Tue, 21 Feb 2006
Per-list spam filters
In January I received more than 40,000 spam messages. Most of them were dropped by my spam filter, but the number of messages which went to my inbox is still high. I have found that my spam filter is not working efficiently especially on messages sent through the mailing lists or aliases. I think the range of message formats, languages, encodings and so on is too broad for my spam filters.
For example, in the CRM114 Mailfilter HOWTO the author writes, that when comparing the spam and non-spam database using the cssdiff utility, the databases are quite different:
Note that there's a big difference between the two files; in this case there are about 10 times as many differences between the two files as there are similarities. That's pretty much typical.

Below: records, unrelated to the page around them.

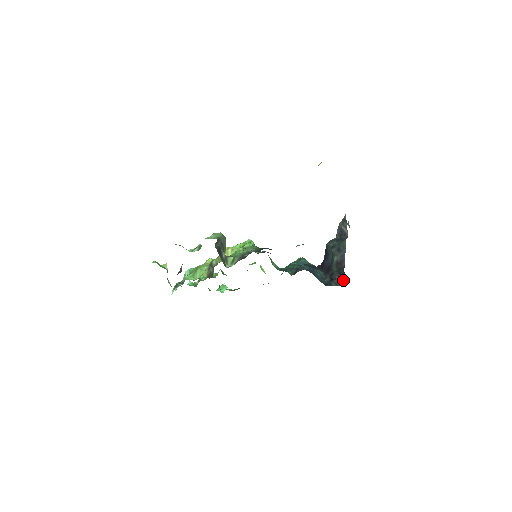
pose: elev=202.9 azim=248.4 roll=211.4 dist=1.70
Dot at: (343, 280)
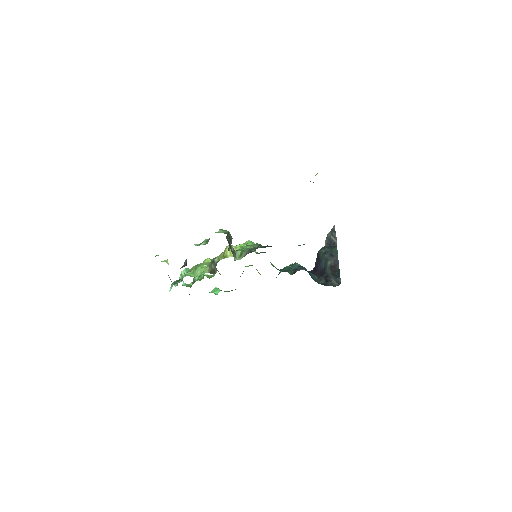
Dot at: (339, 281)
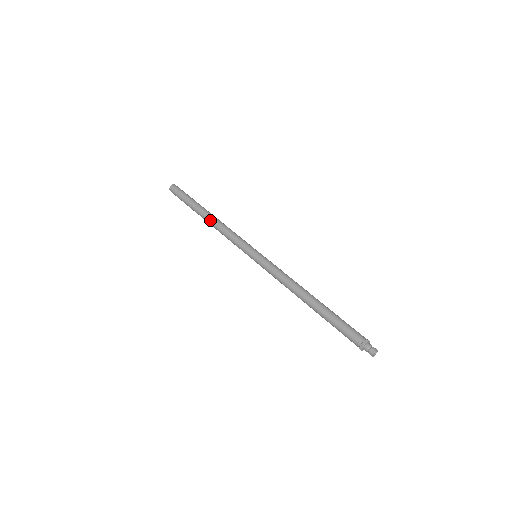
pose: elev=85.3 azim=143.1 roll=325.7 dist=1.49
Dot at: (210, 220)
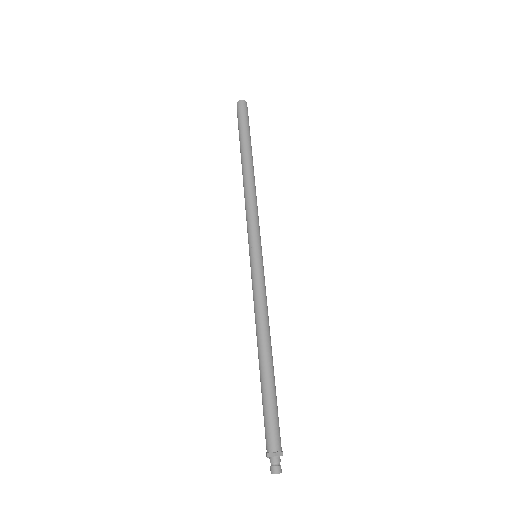
Dot at: (247, 174)
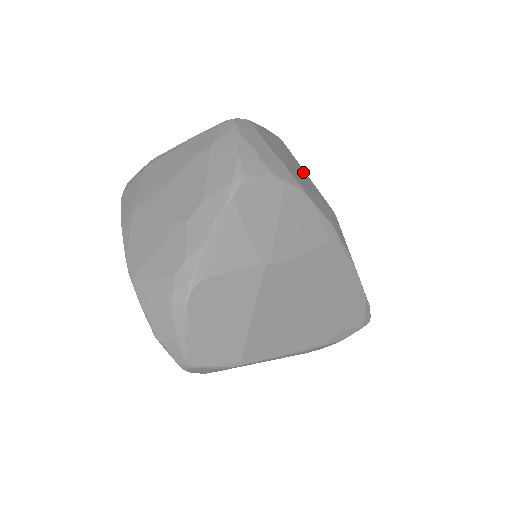
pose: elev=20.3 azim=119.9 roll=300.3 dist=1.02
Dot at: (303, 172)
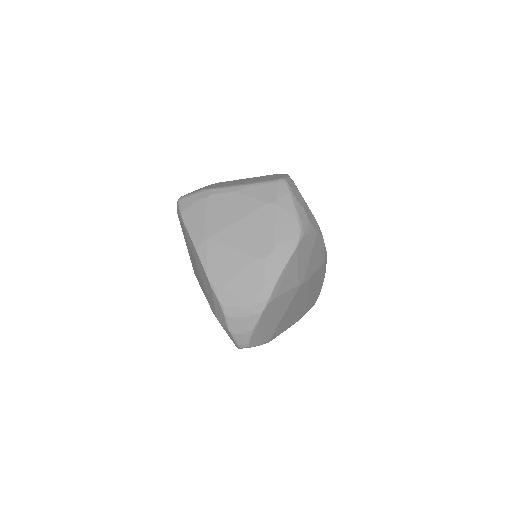
Dot at: occluded
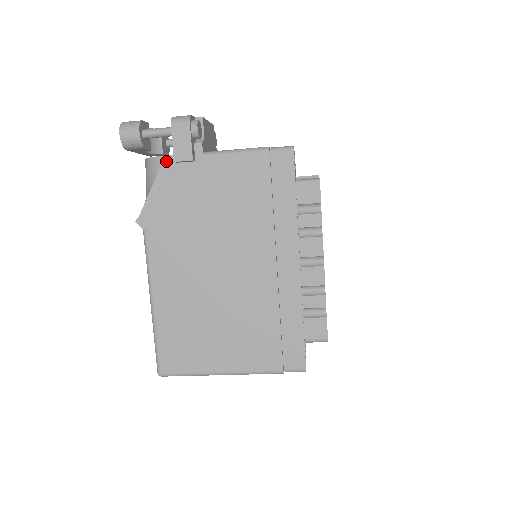
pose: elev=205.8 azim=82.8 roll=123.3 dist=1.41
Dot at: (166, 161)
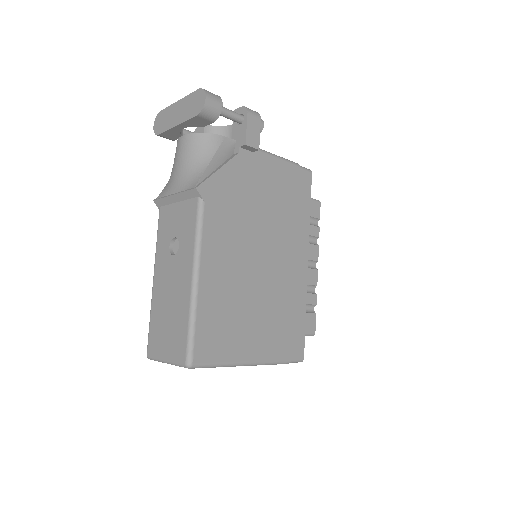
Dot at: (226, 142)
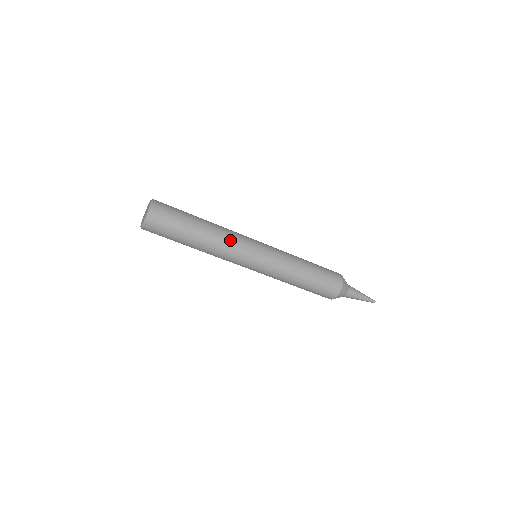
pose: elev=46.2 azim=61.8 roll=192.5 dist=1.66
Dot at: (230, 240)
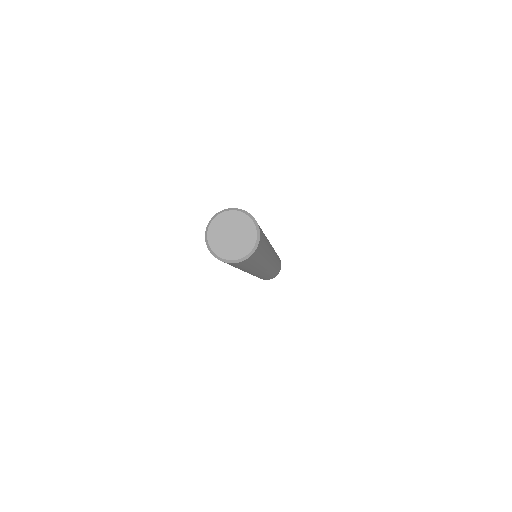
Dot at: occluded
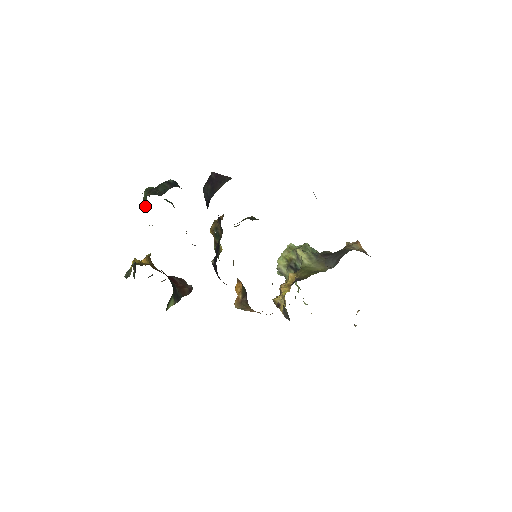
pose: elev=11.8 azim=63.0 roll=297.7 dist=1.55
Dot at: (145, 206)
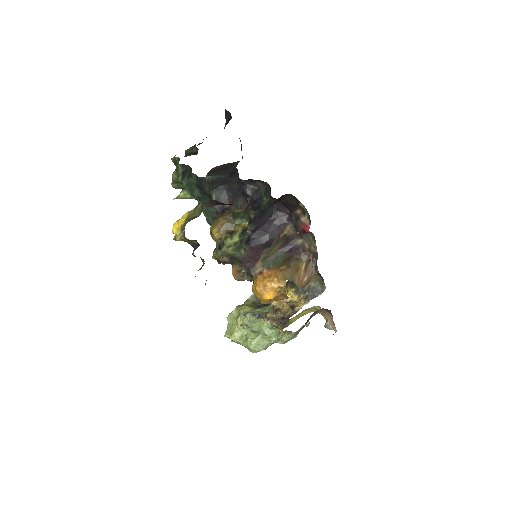
Dot at: (194, 153)
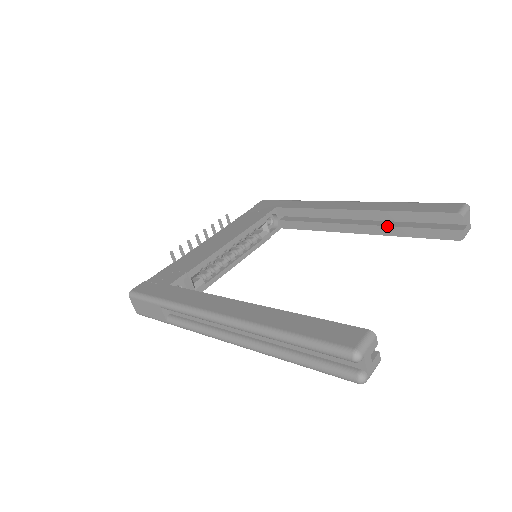
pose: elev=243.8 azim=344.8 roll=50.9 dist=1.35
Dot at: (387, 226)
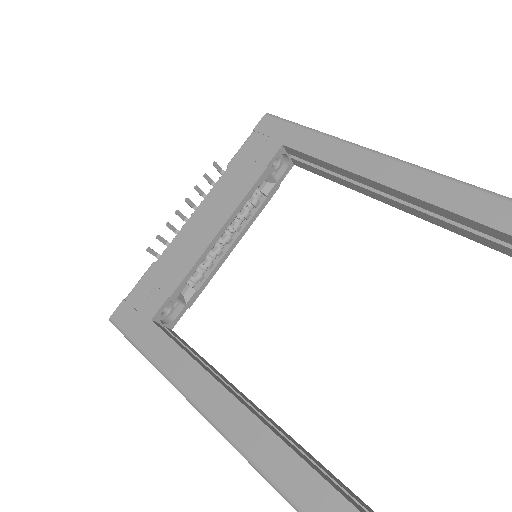
Dot at: (443, 221)
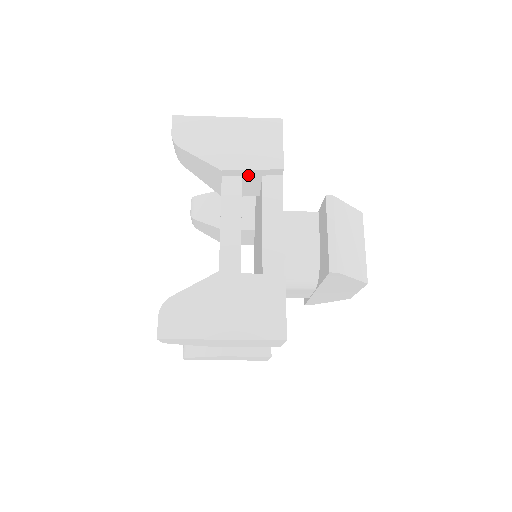
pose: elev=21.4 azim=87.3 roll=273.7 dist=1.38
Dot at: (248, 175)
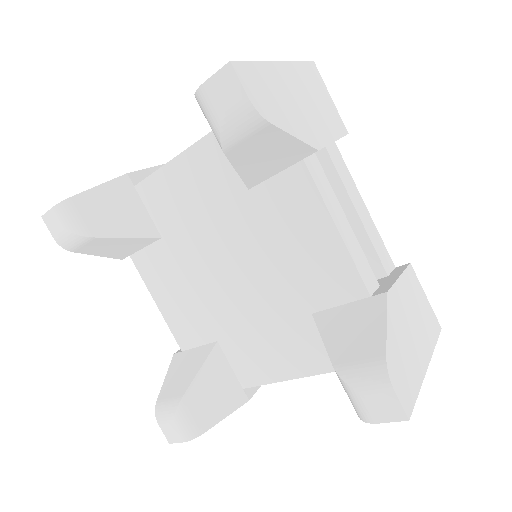
Dot at: occluded
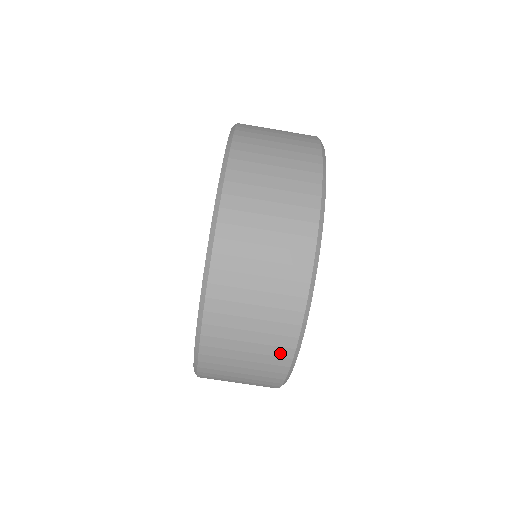
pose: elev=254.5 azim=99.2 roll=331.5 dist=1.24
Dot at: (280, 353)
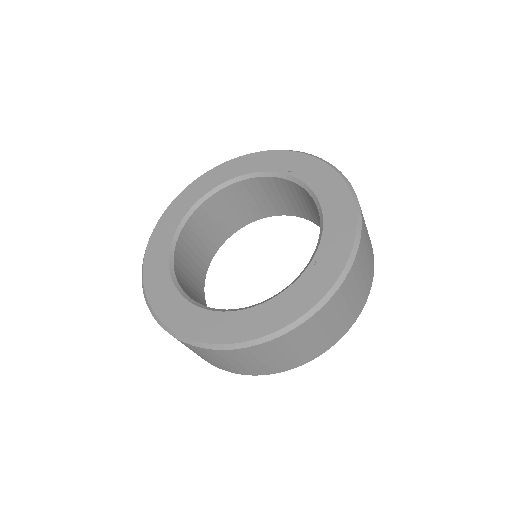
Dot at: (275, 369)
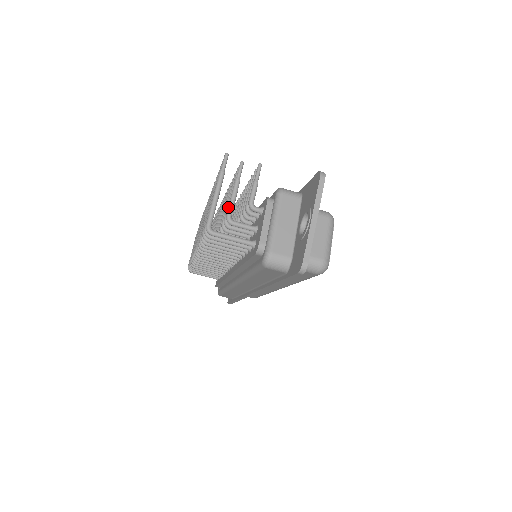
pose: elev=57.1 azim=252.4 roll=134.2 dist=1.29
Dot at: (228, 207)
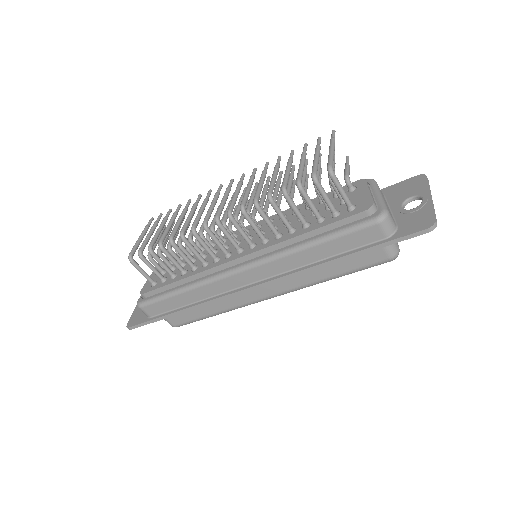
Dot at: occluded
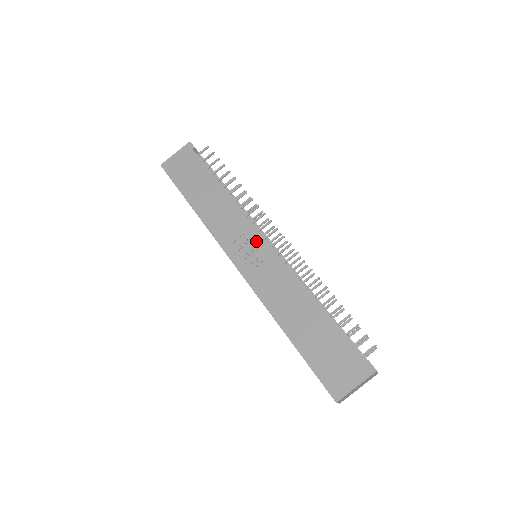
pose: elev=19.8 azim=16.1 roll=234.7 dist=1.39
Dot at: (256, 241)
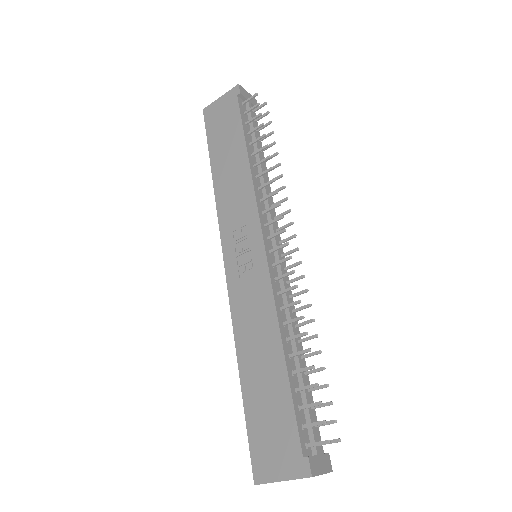
Dot at: (254, 239)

Well, I have tried to run cssdiff on my CRM114 databases, and I have about the same number of differences as the number of similarities, not ten times more differencies than similarities, as the CRM114 author had. This means that my spam is too similar to the non-spam. Or maybe some spam going through a particular mail alias is too similar to the legitimate mail from some other alias or mailing list.
I am subscribed to many mailing lists, and I am a member of some well-known mail aliases at the University. I think some of these addresses receive mail with unique features. For example, the linux-kernel mailing list receives almost no legal mail in HTML or in Czech but occasionally somebody has a signature in Spanish or Portuguese. On the other hand, the mail alias info(a)fi.muni.cz gets many messages in Czech, Slovak, HTML-encoded, containing "suspicious" words like "account number" (for an admission fee) etc. But no Spanish almost no English messages.
It would probably make sense to have a special spam classifier database for each mailing list or alias I am member of. The drawback of this approach is that each of these databases would have to be taught the new types of spam separately. Or maybe the spam corpus for each of those addresses could be shared, and only the non-spam corpus could be separate for each address. This would probably also require some special handling such as removal the mailing list headers/footers before classification and before learning. On the positive side, the per-mailing list spam corpus could be used for filtering the mail before it enters the listserver queue (for lists which I administrate).
What do you think about it? Does anybody use a separate spam filter database for each e-mail source?
4 replies for this story:
Milan Zamazal wrote:
Personally, I wouldn't bother with separate databases. Spam is spam, regardless of its source and the classifier should recognize it. I'd suggest to rebuild your databases, possibly using different classification and/or learning methods. Note that CRM114 implements several classification methods, they are often improved and the recent (January) release contains new mailtrainer script. Just make double sure that you make no mistake when rebuilding the database (learning spam as non-spam and vice versa), that may confuse the classifier a lot.
Yenya wrote: Spam is spam, but ...
... but non-spam is different between various sources (and often more consistent inside one source, such as mailing list). So I think it may help - the classifier then would have a bigger "distance" between (general) spam and (specialized) non-spam. I'll have a look at new CRM114. I have rebuilt the databases ~2 months ago (finding few errors inside my spam corpus, of course).
Milan Zamazal wrote:
I guess the idea may work well for better detection of ordinary messages, but it may not help with special cases. Hard to say without more knowledge about the misclassified mails. BTW, if you'd like to employ your sed skills, you may analyse the misclassifications running crm with the `-T' option :-). In any case, I'm interested in results, please write about them if you have any.
Yenya wrote: Special cases
Well, it seems that some sources generate almost exclusively "special" messages. And I feel bad when teaching CRM114 that this is not spam, because I know that if it came through other alias/mailig list, it would definitely be a spam. These sources are simply different from my other mail: consider prihlaska @ our domain - there are questions about admissions, account numbers, multipart/alternative mails (which are banned from almost every serious mailing list), etc.